Le président ATT, doit comprendre qu’il est entouré par beaucoup de faux amis et des opportunistes auxquels il doit faire attention. Ils font semblant de l’aider alors qu’ils ne pensent qu’à leurs seuls intérêts sordides et inavoués. Comme il aime tant faire référence à la sagesse populaire bamanan, cette même sagesse nous enseigne que : « ni i teri désèra ka tigna fo i ye, i djougou sara a ka fo i yè » (si ton ami ne peut pas te tenir un langage de vérité, paie ton ennemi pour qu’il te le dise).

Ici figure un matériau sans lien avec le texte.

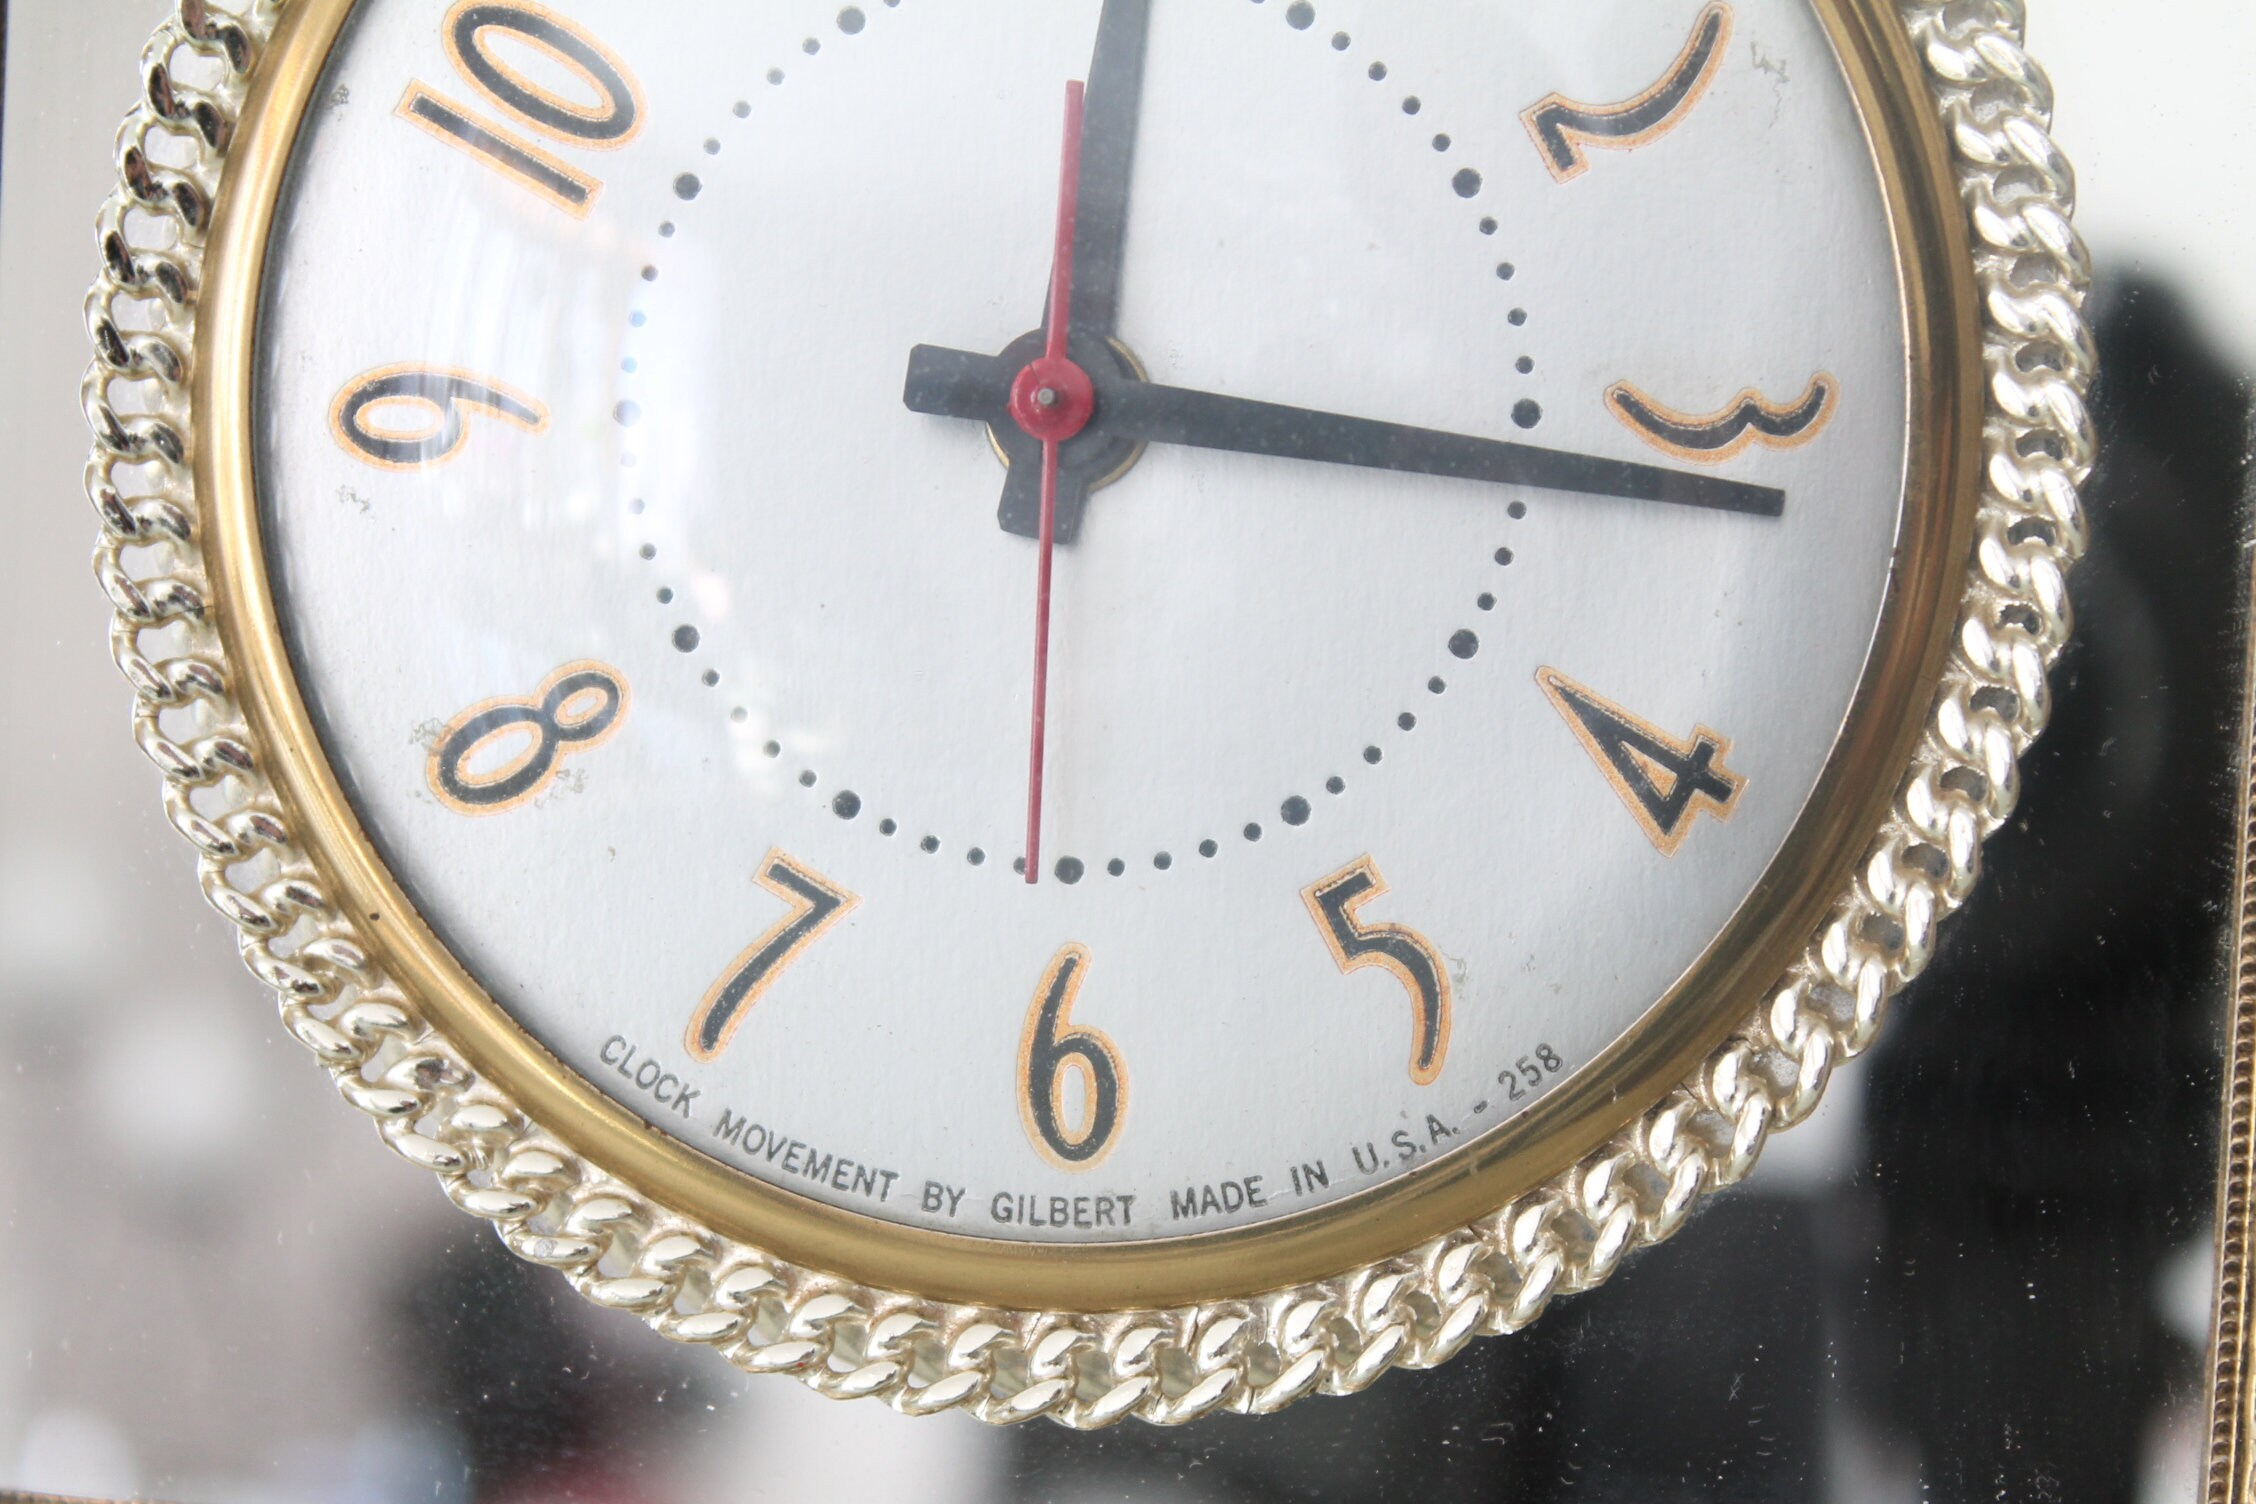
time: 12:16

Le président de tous les Maliens que vous êtes, permettez-nous de vous citer cet illustre écrivain : « Avoir dans son entourage un homme libre de ses jugements est indispensable à tout pouvoir. Le chef qui n’a autour de lui que des griots et des courtisans pour le flatter et l’applaudir est solitaire : il a beau partir, il ne rencontre que lui-même et a beau parler, il n’entend que ses propres dires ».

Sans modestie aucune, le journal « Les Echos » est unique et inimitable, unique et inimitable par la qualité et l’originalité des informations qui vous sont quotidiennement proposées. Unique et inimitable aussi par son mode de fonctionnement et une réputation de sérieux qui lui permettent de mériter votre fidélité.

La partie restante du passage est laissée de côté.